DIRECT: (401) 585-9110
OFFICE: (401) 826-2070
FAX: (401) 826-2071
U.S.MAIL: Centerville Commons, Bldg. 2
875 Centerville Rd.
Warwick, RI 02886
For informational purposes only. Always consult an attorney to obtain competent legal advice.
There are a variety of state and federal laws that protect some aspect of a citizen's right to privacy. Below are only a sampling of privacy laws.
The best-known right to privacy may be a person's Fourth Amendment right against "unreasonable search and seizure" guaranteed by the U.S. Constitution (and Rhode Island Constitution).
The Fourth Amendment has been interpreted by the U.S. Supreme Court to protect a person's "expectation" of privacy. Therefore, since we have a much greater expectation of privacy in our homes than in our vehicles, the courts have granted law enforcement officials greater latitude to search a vehicle.
Rhode Island criminal law prohibits the "unauthorized" access or theft of a person's digital data, including data stored on a PC, email, or recorded data. Violations may be deemed a felony punishable by imprisonment of up to 5 years and a fine.

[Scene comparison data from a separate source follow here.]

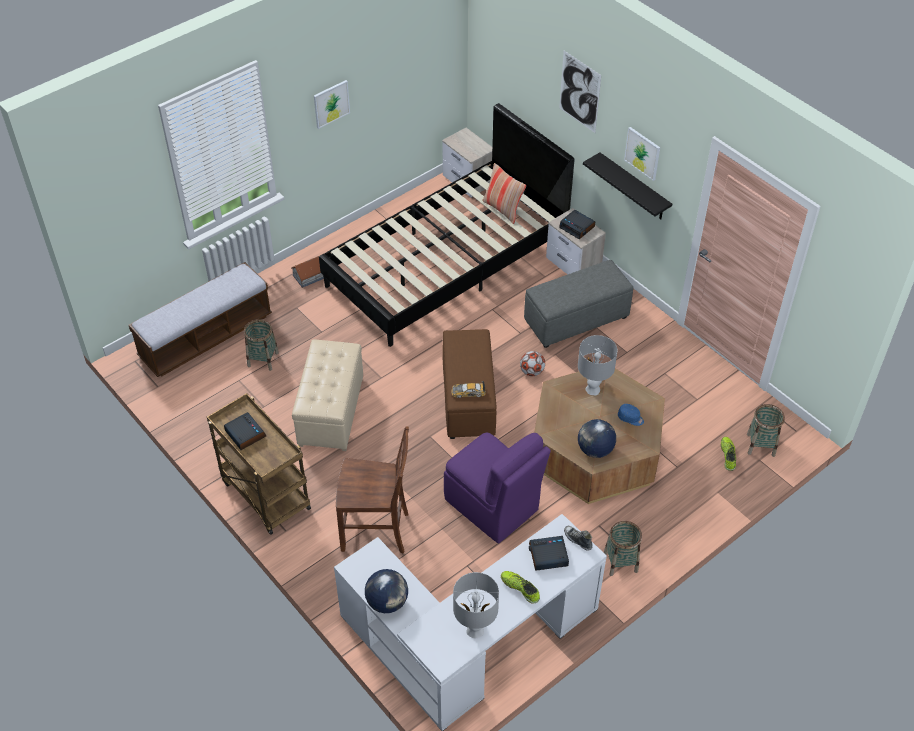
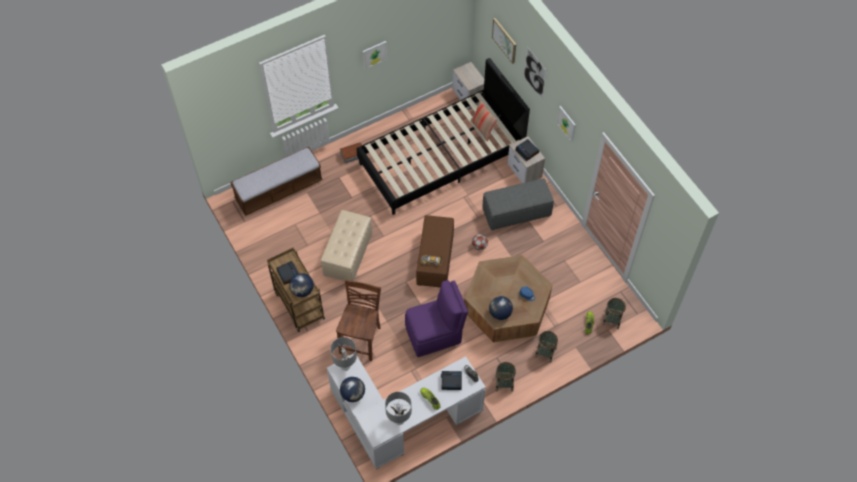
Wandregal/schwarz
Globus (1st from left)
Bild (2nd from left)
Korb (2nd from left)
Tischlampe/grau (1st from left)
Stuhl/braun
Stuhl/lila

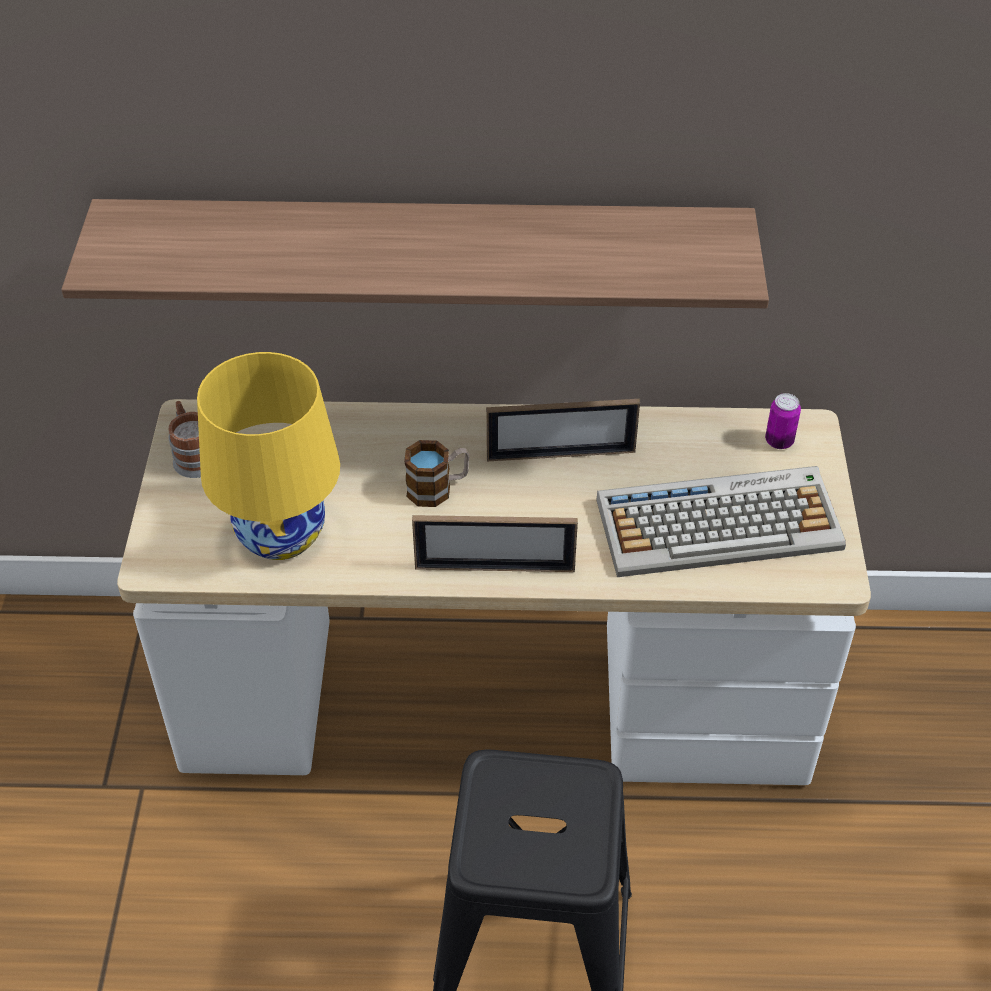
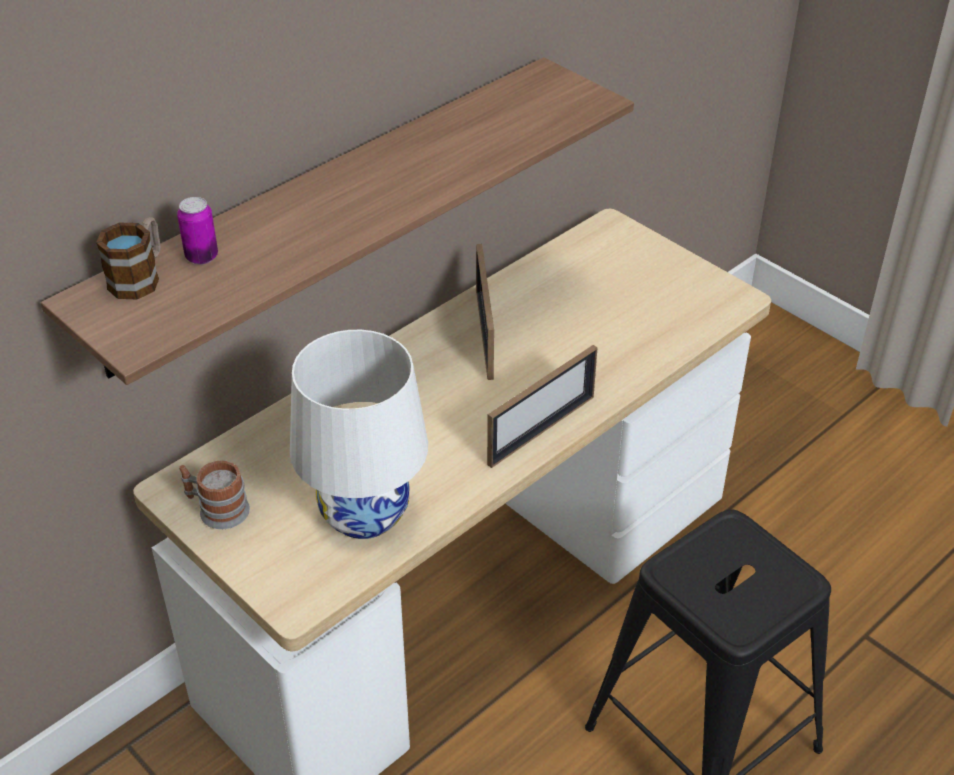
Tastatur
Henkelbecher (1st from left)
Dose
Tischlampe/weiß
Bilderrahmen (1st from left)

The definition of this criminal offense includes a "peeping tom" provision for a person who, without consent, "looks for a lascivious purpose through a window, or any other opening into an area in which another would have a reasonable expectation of privacy, including, but not limited to, a restroom, locker room, shower, changing room, dressing room, bedroom, or any other such private area..."
It is a criminal offense in Rhode Island to engage in a "course of conduct" that "serves no legitimate purpose" and is designed to "seriously alarm, annoy, or bother" another person and place them in fear of serious bodily injury or cause "substantial emotional distress".

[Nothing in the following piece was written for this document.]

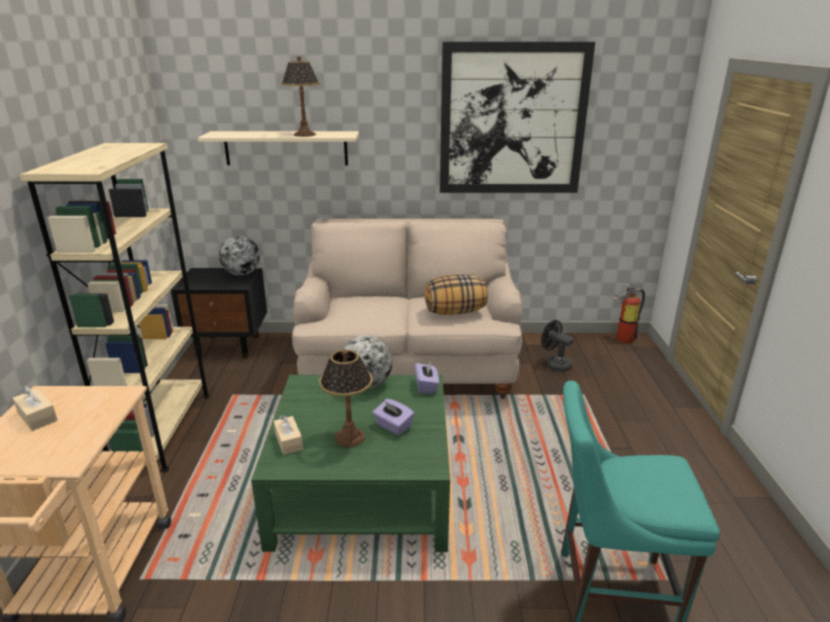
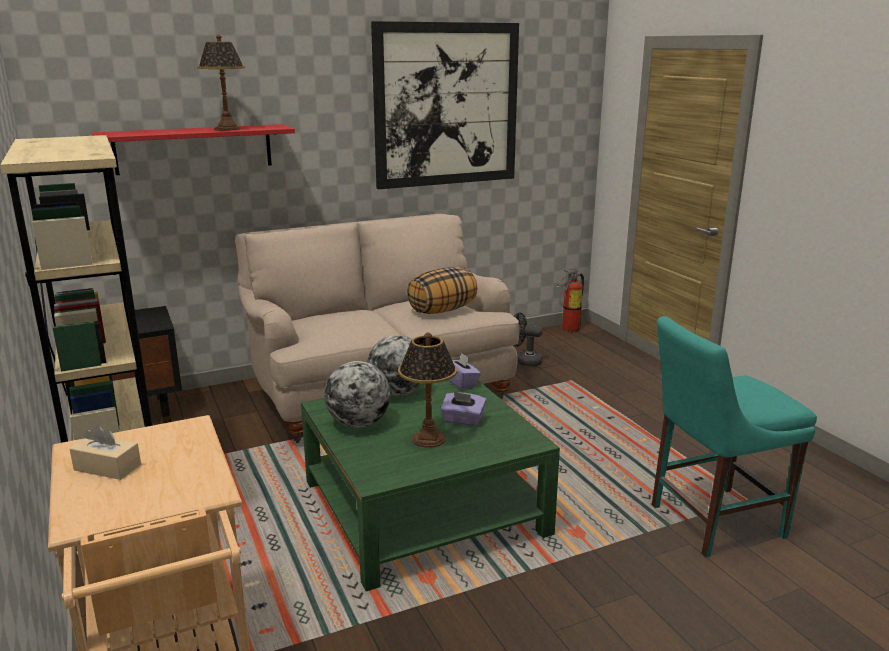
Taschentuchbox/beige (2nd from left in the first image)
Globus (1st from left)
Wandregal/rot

The Rhode Island "Impersonation and Identity Fraud Act" makes it a felony punishable by up to three years in prison to steal or impersonate the identity of another, by use of a false identity card or otherwise, for financial gain or other unlawful purpose.
However, specifically exempt from the Act are persons under the age of 21 who possess a false identity in order to purchase alcoholic beverages.
State & City Maintained Personal Information:
As of June 26, 2016, the Rhode Island Identity Theft Protection Act of 2015 requires the State of Rhode Island and every city, town or governmental agency to destroy or delete any personal information of residents that it no longer needs and to safeguard any such data by maintaining "reasonable security procedures".
"Personal Information" includes Social Security numbers, driver's license numbers, health care information, account numbers, email addresses and passwords.
However, in spite of the strong wording of the Act, the fine for violations is limited to $100 per record for "reckless" violations and a maximum of $200 per record for "intentional" violations.